US split on future relations with China

By Robert A. Manning Source:Global Times Published: 2016-5-8 19:48:01

Illustration: Liu Rui/GT



As China has increasingly revealed its growing economic, diplomatic, and military strength in the period since the 2008-09 global financial crisis, the US consensus on China policy has eroded, sparking debate about future policy.

Even as the Obama administration rolled out its "rebalance" in 2011 to demonstrate the importance it attached to the Asia-Pacific, some of the core assumptions that have guided US policy under eight US presidents, from Nixon to Obama, have been called into question.

The first is that China reformed and modernized its economy post-1979, its GDP skyrocketed from $200 million in 1980 to $10.3 trillion in 2014. US policy has assumed that as China prospered and a middle class grew, political reform, if not democratization, would follow.

The second assumption has been that as it integrated itself into the globalized economic and political system, China, which has been a major beneficiary of the US-led system, would see its interests best served by being a "responsible stakeholder" in that system.

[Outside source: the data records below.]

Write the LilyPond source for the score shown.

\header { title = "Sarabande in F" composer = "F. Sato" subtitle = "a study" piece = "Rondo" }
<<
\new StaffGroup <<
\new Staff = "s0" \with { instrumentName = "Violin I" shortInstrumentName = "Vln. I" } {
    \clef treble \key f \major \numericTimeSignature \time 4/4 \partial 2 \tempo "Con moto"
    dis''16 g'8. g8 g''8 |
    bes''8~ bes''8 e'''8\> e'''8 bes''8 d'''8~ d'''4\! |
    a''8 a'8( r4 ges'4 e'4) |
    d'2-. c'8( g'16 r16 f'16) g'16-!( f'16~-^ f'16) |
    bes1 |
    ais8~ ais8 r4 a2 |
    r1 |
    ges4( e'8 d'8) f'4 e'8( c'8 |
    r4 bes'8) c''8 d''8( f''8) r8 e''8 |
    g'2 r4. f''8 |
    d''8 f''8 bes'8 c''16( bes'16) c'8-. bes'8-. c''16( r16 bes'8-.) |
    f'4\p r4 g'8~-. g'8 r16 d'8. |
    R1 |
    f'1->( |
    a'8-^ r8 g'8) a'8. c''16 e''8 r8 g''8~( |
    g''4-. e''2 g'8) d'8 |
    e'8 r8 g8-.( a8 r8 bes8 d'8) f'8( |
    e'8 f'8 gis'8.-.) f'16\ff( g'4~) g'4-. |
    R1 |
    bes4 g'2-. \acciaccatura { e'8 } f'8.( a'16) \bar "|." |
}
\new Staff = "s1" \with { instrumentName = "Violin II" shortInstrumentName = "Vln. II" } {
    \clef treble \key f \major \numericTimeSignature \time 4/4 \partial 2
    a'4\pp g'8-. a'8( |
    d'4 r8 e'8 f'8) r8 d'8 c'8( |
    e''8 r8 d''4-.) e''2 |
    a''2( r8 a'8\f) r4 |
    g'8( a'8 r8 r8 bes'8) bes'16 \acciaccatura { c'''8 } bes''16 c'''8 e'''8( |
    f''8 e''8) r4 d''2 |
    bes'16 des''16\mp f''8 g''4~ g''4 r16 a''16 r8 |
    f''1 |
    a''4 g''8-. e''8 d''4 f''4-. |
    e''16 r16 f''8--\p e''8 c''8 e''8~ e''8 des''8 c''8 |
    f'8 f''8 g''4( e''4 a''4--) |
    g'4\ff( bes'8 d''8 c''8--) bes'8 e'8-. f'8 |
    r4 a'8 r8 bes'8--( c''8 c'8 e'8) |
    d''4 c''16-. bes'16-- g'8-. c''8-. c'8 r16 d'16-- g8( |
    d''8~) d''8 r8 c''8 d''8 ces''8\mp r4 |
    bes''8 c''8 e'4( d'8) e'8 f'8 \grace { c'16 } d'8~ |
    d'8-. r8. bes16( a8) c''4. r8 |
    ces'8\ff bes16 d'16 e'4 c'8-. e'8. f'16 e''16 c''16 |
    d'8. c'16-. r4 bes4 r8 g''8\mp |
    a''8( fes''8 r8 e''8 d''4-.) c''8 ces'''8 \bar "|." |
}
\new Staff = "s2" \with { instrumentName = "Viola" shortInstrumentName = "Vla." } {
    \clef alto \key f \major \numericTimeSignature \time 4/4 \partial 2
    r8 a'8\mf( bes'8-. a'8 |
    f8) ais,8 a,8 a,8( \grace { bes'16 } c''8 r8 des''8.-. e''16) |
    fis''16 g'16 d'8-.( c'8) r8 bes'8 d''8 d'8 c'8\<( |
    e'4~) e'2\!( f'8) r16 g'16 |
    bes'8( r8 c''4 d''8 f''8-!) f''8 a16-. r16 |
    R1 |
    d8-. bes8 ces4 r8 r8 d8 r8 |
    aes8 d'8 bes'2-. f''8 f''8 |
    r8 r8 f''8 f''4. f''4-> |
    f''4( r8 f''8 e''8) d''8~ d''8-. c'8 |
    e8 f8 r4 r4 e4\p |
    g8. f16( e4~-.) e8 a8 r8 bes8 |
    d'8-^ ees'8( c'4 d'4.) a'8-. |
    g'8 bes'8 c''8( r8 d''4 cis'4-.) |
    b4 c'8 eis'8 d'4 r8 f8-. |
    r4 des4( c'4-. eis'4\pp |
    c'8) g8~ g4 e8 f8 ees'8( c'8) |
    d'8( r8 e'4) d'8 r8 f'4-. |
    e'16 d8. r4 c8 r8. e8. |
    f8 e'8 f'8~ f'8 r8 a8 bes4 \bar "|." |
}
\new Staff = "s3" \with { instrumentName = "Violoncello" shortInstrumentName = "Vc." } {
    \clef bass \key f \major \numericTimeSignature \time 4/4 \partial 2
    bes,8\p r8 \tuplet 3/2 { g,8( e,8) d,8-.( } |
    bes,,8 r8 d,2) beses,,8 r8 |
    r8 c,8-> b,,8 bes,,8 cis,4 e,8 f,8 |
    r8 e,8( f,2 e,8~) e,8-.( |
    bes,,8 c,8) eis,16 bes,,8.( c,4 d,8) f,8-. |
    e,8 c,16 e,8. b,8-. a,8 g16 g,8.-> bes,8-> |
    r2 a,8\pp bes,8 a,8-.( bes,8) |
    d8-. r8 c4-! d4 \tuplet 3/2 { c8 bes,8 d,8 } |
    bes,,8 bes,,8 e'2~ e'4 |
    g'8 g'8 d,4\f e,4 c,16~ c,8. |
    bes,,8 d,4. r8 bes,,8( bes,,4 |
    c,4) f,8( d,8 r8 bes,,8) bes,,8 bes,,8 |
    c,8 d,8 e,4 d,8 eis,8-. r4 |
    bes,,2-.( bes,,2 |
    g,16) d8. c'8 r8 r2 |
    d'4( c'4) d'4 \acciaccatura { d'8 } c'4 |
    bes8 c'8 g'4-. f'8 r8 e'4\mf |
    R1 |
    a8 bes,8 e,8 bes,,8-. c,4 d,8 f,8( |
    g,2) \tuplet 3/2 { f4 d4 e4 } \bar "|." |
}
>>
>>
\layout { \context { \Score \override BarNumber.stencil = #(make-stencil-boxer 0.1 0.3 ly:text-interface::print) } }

A growing chorus of US voices argue that the current US-China relationship, one of cooperating where possible and managing differences, needs rethinking. Some in the US, like Pacific Command Commander Admiral Harry Harris, argue that China seeks a hegemonic role in the Asia-Pacific. They recognize the complexities of the relationship but see China as more of a threat than a partner, one seeking alternatives to the open, rules-based international order.

Those in this camp call for containing China, strengthening US military capabilities in the Pacific as well as alliances and security partners, countering Beijing in the South and East China Seas, and denying technology exports. Some also advocate isolating China from regional trade agreements like the Trans-Pacific Partnership (TPP).

A variation of containment seeks to press China on human rights and democracy with the hope of creating a "color revolution." This logic is that a Western-style democracy would make China just like us. But in truth, regardless of its political system, nationalism would persist and China would still be a rising great power.

This approach is dubious on several levels. Unlike the Soviet Union, China is integral to a globalized economy, an integrated regional economy and the largest trade and investment partner of every US ally. How can it be isolated? The toothpaste is out of the tube. Beijing holds $1.3 trillion in US Treasury bonds, helping fund the US budget deficit.

It was a naive assumption to think that a rising great power like China would simply accept rules it had no say in making and not want a larger voice in shaping global institutions.

Another flaw in a containment strategy is the notion that US allies and partners in the region will align with the US in a confrontation with China. All actors are hedging against uncertainty, including the US and China. The US pivot is aimed at counter-balancing China, and is desired by US allies and partners in the region. But everyone's worst nightmare in Asia is having to choose between the US and China. Doubts about US reliability persist, but all know that geography will not change.

But there are also those who argue that rising Chinese influence is inevitable and that the US and China need to find a mutual accommodation. They support the US effort to counter-balance China, but argue that global and regional stability compel the US and China to cooperate where interests overlap - the global economy, climate change, terrorism, nuclear security, etc.

Some envision a variation of current policy, cooperating broadly, combined with a process of managing and narrowing differences. Others argue that an evolving Sino-US relationship will struggle to find a balance of interests, as Deng Xiaoping put it, "crossing the river by feeling for stones."

The US-China debate is part of a larger psychological and political challenge to US pre-eminence resulting from a polycentric world. The US has a hard time operating in a world where it is first among equals, and many are nostalgic for a unipolar world which is no longer possible.

Despite all the noise of the current US debate, I suspect the basic relationship between the world's two largest economies, both nuclear weapons states, need to find an acceptable balance of interests.

One aspect of this is developing a framework for strategic stability in regard to nuclear, missile, and global commons (like cyberspace and outer-space) issues. The US has enduring, long-term strategic interests in East Asia, yet the region is also China's backyard. Both need to answer the question: what Chinese role in the Asia-Pacific is acceptable to the US; and what US role is acceptable to China?

The degree to which the Sino-US relationship stays on a path that is more cooperative than competitive, whether the "Thucydides trap" can be avoided, is likely to rest on how three key unsettled issues - Taiwan, the Korea question, and the South China Sea disputes - are resolved.

At the end of the day, China policy is really part of a larger challenge facing the US: how to accommodate US interests to a transforming world in an increasingly polycentric system where power is diffused.  For China, US policy is a challenge of how to define itself as a great power.

The author is a senior fellow of the Brent Scowcroft Center for International Security at the Atlantic Council and its Strategic Foresight Initiative.